Grosvenor’s development pipeline alone represents 1 billion pounds of future investment in the area. The group plans to redesign the Grosvenor Square and the South Molton Street Triangle, where Browns Fashion used to be and to reestablish these areas as destinations for climate-conscious and experience-driven consumers.
With the Elizabeth Line expected to be finally opened next year, the company said the area is set to benefit from a group of domestic consumers looking to spend money on premium experiences. But it also warned that the area won’t achieve its goal to deliver 10 billion pounds in annual turnover unless international tourists reach 200 million a year.
The company also said the West End is at “a significant disadvantage” compared with other international shopping destinations, such as Paris, which offers visitors preferable visa terms. Coupled with the eradication of tax-free shopping in the U.K., it worried that London is becoming much less appealing to the high net worth shoppers, diners, and holiday makers.
Jace Tyrell, CEO of New West End Company, said: “London’s West End has long held a place as one of the globe’s leading commercial hubs, but this unprecedented level of billions in capital investment will cement our spot as the most iconic and diverse consumer district in the world. As COVID-19 restrictions ease, we are now looking ahead to a high street that aligns with our 21st-century customers.”
“With support from the government, we need to make the West End as attractive as possible to both domestic and international visitors, showing them why London is the place to shop, dine, explore and experience over alternatives such as Paris or Milan.
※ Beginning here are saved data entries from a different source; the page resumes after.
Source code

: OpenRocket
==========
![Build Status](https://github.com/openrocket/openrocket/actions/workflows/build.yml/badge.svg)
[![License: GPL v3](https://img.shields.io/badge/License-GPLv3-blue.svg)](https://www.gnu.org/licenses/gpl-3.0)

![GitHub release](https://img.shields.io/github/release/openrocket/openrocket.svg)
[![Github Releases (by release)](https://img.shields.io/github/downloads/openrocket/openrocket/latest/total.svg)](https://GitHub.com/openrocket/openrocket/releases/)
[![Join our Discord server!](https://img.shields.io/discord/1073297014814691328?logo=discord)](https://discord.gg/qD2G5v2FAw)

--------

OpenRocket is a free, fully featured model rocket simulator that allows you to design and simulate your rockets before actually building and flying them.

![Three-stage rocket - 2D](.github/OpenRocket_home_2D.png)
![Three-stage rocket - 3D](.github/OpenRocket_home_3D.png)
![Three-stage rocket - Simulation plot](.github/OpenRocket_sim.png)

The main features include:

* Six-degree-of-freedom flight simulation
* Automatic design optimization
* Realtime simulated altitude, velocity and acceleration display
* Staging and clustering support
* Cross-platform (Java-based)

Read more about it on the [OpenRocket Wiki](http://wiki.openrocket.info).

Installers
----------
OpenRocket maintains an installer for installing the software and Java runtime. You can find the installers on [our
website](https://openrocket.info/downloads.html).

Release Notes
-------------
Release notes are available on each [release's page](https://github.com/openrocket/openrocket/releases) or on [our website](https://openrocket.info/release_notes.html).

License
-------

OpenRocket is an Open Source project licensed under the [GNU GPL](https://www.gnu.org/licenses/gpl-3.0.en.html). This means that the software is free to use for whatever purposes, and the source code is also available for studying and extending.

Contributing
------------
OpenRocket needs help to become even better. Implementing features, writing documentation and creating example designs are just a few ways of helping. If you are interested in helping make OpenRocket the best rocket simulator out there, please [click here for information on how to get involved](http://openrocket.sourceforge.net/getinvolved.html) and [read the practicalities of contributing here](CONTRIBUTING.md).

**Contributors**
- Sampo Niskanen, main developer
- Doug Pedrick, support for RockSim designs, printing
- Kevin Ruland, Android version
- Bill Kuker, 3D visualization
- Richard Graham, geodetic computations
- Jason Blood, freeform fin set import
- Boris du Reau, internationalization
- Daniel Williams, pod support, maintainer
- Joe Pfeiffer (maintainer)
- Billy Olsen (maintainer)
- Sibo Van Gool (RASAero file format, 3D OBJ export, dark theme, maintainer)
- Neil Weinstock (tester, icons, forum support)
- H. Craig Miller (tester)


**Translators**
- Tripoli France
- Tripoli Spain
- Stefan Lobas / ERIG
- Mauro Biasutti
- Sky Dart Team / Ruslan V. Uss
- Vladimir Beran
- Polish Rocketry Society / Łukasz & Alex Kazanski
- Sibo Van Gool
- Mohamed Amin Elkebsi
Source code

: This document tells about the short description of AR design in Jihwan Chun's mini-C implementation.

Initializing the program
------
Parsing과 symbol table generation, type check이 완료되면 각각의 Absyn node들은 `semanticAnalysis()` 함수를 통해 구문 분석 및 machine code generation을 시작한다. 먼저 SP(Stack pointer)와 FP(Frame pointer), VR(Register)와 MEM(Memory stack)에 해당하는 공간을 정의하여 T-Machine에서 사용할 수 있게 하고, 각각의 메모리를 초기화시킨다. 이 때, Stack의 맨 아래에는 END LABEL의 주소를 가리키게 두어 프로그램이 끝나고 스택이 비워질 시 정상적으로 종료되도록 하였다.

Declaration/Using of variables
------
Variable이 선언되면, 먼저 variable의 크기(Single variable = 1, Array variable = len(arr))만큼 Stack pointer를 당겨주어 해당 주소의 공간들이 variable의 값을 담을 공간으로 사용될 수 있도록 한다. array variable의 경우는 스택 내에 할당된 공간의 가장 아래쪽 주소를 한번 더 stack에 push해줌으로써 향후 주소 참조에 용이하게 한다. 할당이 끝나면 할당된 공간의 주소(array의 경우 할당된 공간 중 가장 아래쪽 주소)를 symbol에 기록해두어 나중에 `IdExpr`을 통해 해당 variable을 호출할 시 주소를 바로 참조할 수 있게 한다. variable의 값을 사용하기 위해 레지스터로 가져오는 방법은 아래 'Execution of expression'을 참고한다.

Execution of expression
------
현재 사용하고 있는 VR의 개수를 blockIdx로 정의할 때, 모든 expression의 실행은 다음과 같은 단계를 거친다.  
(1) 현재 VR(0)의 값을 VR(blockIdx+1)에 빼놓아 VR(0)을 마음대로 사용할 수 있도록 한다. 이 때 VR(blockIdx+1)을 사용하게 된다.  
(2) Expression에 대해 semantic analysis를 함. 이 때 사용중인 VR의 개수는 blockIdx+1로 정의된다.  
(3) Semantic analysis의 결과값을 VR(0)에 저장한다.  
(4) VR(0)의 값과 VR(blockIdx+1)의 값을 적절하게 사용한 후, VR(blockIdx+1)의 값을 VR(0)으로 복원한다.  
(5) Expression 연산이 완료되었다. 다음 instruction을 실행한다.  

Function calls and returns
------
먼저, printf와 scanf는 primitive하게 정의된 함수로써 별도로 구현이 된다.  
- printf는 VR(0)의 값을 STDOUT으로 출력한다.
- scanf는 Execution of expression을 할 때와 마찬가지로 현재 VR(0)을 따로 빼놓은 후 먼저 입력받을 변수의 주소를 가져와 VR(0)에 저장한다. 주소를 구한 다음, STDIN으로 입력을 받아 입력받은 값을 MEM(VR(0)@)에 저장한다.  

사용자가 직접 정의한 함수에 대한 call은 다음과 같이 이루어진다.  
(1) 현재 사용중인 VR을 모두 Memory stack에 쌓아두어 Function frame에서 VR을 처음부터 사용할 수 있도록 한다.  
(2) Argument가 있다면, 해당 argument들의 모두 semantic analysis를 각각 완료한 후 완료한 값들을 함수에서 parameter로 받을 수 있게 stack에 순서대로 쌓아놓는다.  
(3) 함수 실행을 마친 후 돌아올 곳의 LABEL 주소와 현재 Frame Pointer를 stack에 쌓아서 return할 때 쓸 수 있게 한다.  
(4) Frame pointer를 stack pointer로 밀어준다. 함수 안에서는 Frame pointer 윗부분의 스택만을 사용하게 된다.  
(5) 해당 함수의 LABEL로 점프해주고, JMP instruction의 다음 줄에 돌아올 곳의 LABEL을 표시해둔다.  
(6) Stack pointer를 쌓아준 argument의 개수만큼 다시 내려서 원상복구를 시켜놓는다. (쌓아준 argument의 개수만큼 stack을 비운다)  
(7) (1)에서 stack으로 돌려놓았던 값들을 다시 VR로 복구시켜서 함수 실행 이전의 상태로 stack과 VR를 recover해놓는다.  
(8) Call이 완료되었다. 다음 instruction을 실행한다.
This means exploring a simplified visa process to entice overseas visitors back to British shores,” he added.
Rachael Robathan, leader of Westminster City Council, said on top of doing everything it can to get people back into central London, it will also renew its call to the central government for an online sales tax to ensure internet giants don’t have an unfair advantage over the West End’s brick-and-mortar retailers since the economy of the West End generates 72 billion pounds a year and is responsible for one in eight jobs in the capital.